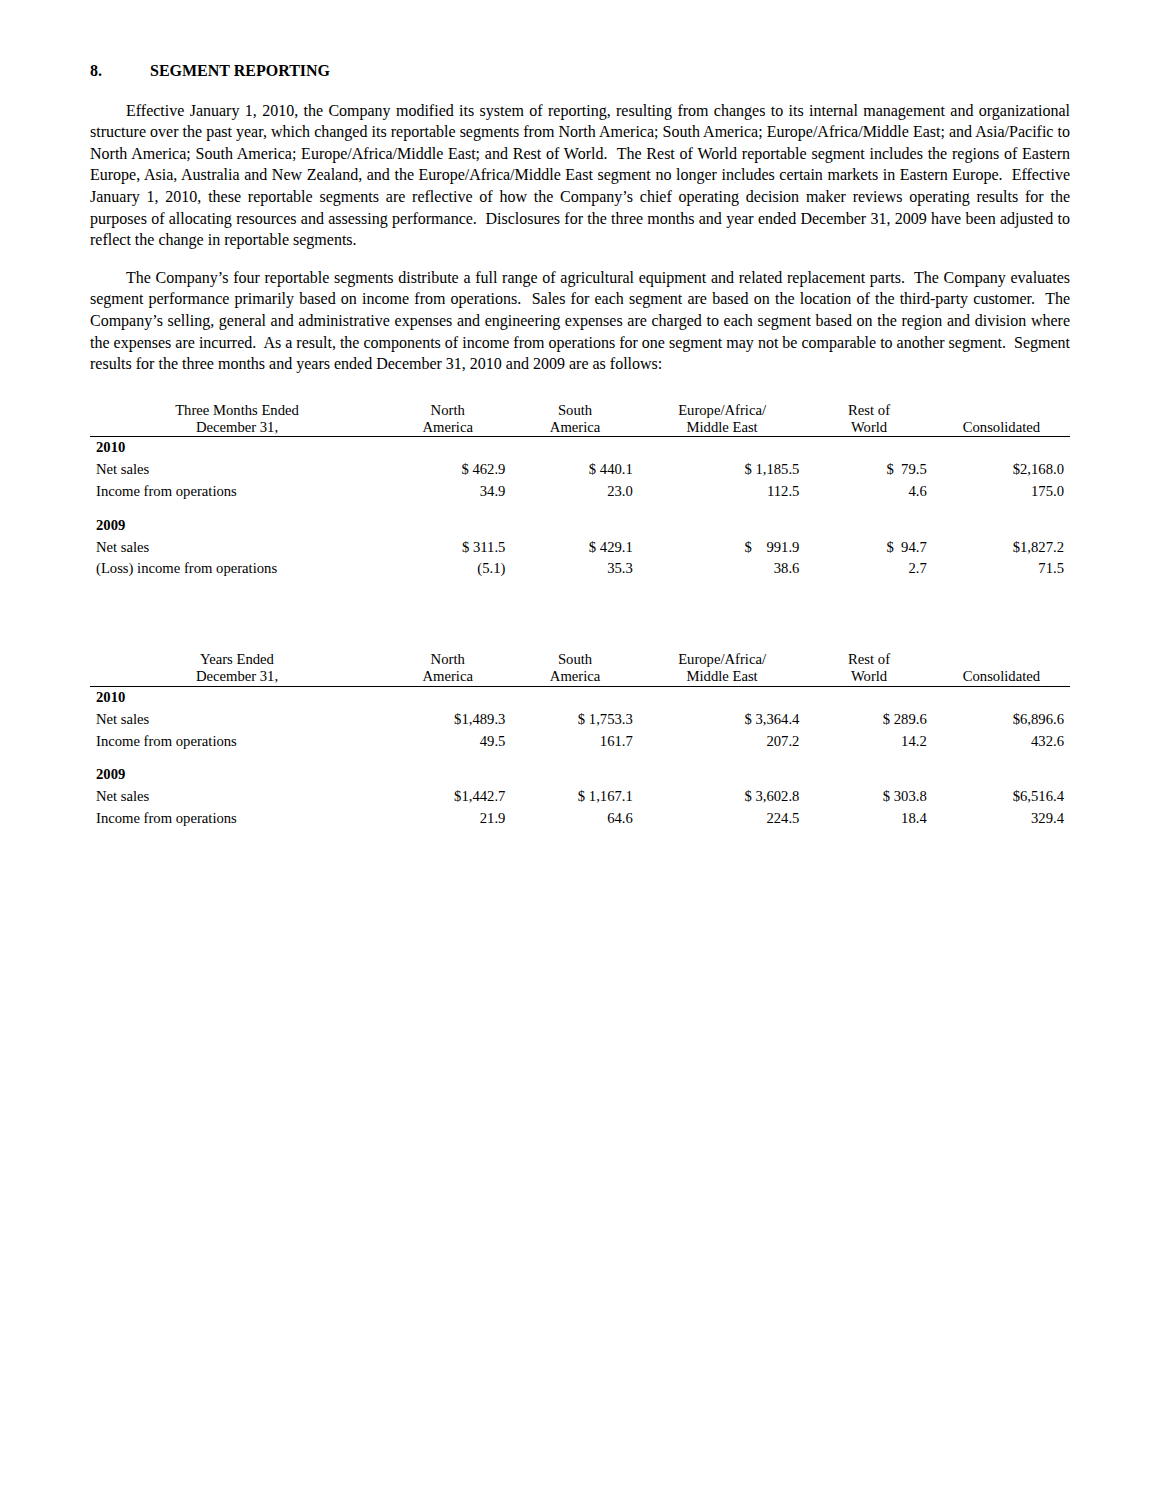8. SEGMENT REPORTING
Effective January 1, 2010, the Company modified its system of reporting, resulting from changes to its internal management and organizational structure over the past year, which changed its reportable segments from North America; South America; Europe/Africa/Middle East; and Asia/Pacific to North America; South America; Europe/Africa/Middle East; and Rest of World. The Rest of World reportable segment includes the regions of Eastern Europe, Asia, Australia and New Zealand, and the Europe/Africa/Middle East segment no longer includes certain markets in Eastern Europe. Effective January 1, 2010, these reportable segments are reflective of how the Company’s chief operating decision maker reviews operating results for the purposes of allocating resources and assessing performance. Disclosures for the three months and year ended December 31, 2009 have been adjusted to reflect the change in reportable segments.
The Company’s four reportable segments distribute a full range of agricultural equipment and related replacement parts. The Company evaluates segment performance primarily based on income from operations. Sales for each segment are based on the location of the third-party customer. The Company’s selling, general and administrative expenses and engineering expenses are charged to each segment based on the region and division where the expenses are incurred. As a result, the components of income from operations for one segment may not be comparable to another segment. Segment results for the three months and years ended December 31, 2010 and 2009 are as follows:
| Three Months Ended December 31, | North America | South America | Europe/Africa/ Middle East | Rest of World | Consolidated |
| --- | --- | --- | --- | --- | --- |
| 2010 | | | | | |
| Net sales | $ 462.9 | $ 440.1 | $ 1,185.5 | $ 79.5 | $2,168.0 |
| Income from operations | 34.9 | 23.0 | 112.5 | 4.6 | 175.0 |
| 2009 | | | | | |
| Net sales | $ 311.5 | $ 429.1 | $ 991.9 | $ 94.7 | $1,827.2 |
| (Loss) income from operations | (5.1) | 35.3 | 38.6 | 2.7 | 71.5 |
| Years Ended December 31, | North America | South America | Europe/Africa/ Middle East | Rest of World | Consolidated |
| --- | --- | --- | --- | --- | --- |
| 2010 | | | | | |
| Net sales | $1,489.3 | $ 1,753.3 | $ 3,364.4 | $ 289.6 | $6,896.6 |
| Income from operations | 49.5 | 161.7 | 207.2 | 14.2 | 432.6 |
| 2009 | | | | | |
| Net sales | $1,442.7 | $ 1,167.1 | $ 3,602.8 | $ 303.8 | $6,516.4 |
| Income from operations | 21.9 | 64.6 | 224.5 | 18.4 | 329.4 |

════

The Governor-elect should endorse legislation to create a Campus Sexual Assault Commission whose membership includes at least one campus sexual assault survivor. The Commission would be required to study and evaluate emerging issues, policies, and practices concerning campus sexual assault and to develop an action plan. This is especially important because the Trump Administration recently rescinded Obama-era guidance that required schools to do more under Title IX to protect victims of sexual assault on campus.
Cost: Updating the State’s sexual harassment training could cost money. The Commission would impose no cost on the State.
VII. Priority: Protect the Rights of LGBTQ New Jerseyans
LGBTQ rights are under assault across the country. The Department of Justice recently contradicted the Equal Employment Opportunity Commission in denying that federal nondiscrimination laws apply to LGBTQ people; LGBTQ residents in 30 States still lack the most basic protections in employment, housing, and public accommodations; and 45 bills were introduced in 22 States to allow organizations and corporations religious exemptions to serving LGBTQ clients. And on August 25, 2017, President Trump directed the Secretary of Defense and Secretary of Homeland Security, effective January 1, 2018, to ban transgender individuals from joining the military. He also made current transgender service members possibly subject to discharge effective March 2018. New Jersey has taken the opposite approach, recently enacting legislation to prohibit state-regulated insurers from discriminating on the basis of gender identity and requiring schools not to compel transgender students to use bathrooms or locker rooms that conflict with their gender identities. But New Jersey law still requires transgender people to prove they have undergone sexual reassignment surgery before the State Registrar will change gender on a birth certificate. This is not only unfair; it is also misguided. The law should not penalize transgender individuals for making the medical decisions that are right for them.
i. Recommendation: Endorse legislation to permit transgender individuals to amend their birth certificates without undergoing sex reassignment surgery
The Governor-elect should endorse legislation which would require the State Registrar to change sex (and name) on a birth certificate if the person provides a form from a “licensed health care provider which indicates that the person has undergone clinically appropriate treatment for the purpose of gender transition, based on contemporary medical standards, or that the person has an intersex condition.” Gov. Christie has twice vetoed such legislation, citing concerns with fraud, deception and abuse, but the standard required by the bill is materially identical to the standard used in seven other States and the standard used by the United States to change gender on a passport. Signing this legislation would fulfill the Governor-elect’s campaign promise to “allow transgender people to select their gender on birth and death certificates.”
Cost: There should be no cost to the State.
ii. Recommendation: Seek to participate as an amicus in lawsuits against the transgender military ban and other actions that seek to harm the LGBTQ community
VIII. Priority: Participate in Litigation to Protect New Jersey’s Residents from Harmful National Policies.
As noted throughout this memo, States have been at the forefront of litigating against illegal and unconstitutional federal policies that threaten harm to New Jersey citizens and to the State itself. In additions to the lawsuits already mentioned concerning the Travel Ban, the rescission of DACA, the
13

════

# Assignment
Wherever a line above contains the string "performance", copy that line.

# Finished exercise
Effective January 1, 2010, the Company modified its system of reporting, resulting from changes to its internal management and organizational structure over the past year, which changed its reportable segments from North America; South America; Europe/Africa/Middle East; and Asia/Pacific to North America; South America; Europe/Africa/Middle East; and Rest of World. The Rest of World reportable segment includes the regions of Eastern Europe, Asia, Australia and New Zealand, and the Europe/Africa/Middle East segment no longer includes certain markets in Eastern Europe. Effective January 1, 2010, these reportable segments are reflective of how the Company’s chief operating decision maker reviews operating results for the purposes of allocating resources and assessing performance. Disclosures for the three months and year ended December 31, 2009 have been adjusted to reflect the change in reportable segments.
The Company’s four reportable segments distribute a full range of agricultural equipment and related replacement parts. The Company evaluates segment performance primarily based on income from operations. Sales for each segment are based on the location of the third-party customer. The Company’s selling, general and administrative expenses and engineering expenses are charged to each segment based on the region and division where the expenses are incurred. As a result, the components of income from operations for one segment may not be comparable to another segment. Segment results for the three months and years ended December 31, 2010 and 2009 are as follows:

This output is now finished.